PERGUNTAS →
(A) Redigite sem alterações o trecho sobre o simulador, de "Segundo o professor" até "experimentais de pacientes.", inclusive.
(B) No trecho sobre o simulador, com que são comparados os resultados obtidos pelo simulador dentro das premissas de cada hipótese?

TRECHO DO DOCUMENTO →
------------------------

Segundo o professor da Escola Politécnica, em geral, durante pesquisas na área, chega-se a um ponto em que o conhecimento sobre como se comporta uma dada estrutura neuromuscular no contexto patológico deve ser obtido por meio do levantamento de hipóteses. O simulador pode, nesse caso, ser utilizado dentro das premissas de cada uma dessas hipóteses e seus resultados comparados com dados experimentais de pacientes.

"A idéia é que da comparação de resultados da simulação e resultados experimentais seja possível eliminar várias das hipóteses, quem sabe sobrando uma única. Por isso, o simulador é também de grande valia para pesquisadores em neurociência experimental e neurociência computacional que estudam neurônios únicos e isolados, bem como para aqueles que estudam como as redes desses neurônios funcionam", disse.

------------------------

MATERIAL ABAIXO →
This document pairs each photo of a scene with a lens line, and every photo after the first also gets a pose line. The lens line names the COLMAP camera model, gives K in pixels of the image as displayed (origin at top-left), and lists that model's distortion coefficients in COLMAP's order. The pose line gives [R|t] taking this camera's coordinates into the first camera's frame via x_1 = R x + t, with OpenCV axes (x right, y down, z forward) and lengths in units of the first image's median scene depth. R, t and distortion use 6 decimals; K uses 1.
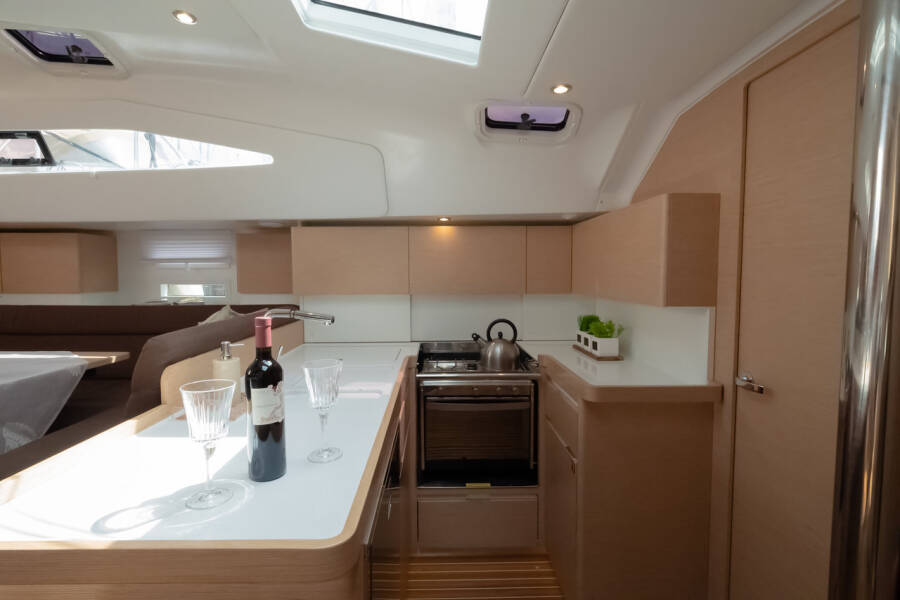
lens RADIAL K [[462.1, 0, 448.9], [0, 462.1, 285.7], [0, 0, 1]] dist [-0.001377, -0.000360]
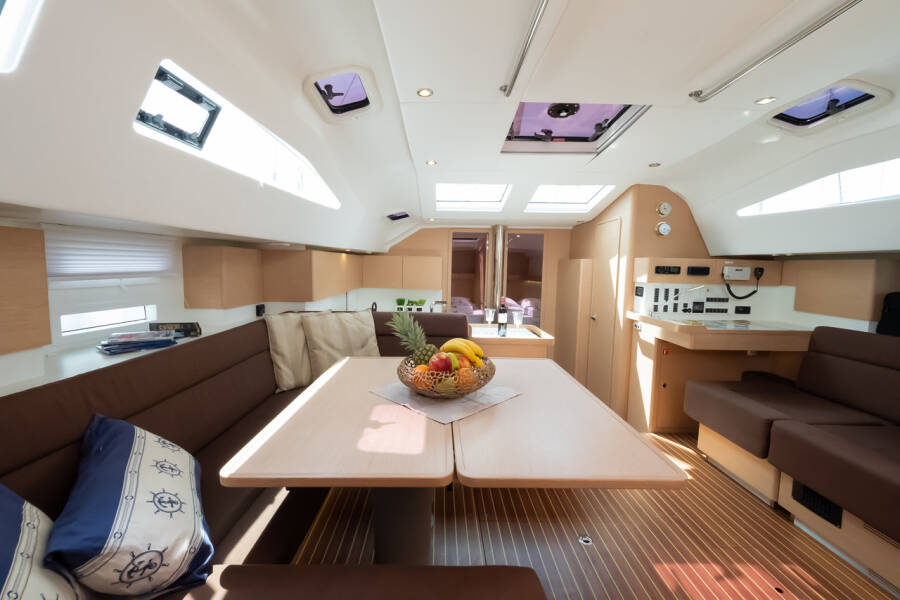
lens RADIAL K [[361.4, 0, 449.1], [0, 361.4, 295.0], [0, 0, 1]] dist [0.001941, -0.004586]
pose [[-0.026292, -0.085886, 0.995958, -1.438010], [-0.003031, 0.996305, 0.085836, -0.091115], [-0.999650, -0.000762, -0.026455, 0.637441]]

------------------------

RESPOSTAS →
(A)
Segundo o professor da Escola Politécnica, em geral, durante pesquisas na área, chega-se a um ponto em que o conhecimento sobre como se comporta uma dada estrutura neuromuscular no contexto patológico deve ser obtido por meio do levantamento de hipóteses. O simulador pode, nesse caso, ser utilizado dentro das premissas de cada uma dessas hipóteses e seus resultados comparados com dados experimentais de pacientes.

(B) Com dados experimentais de pacientes.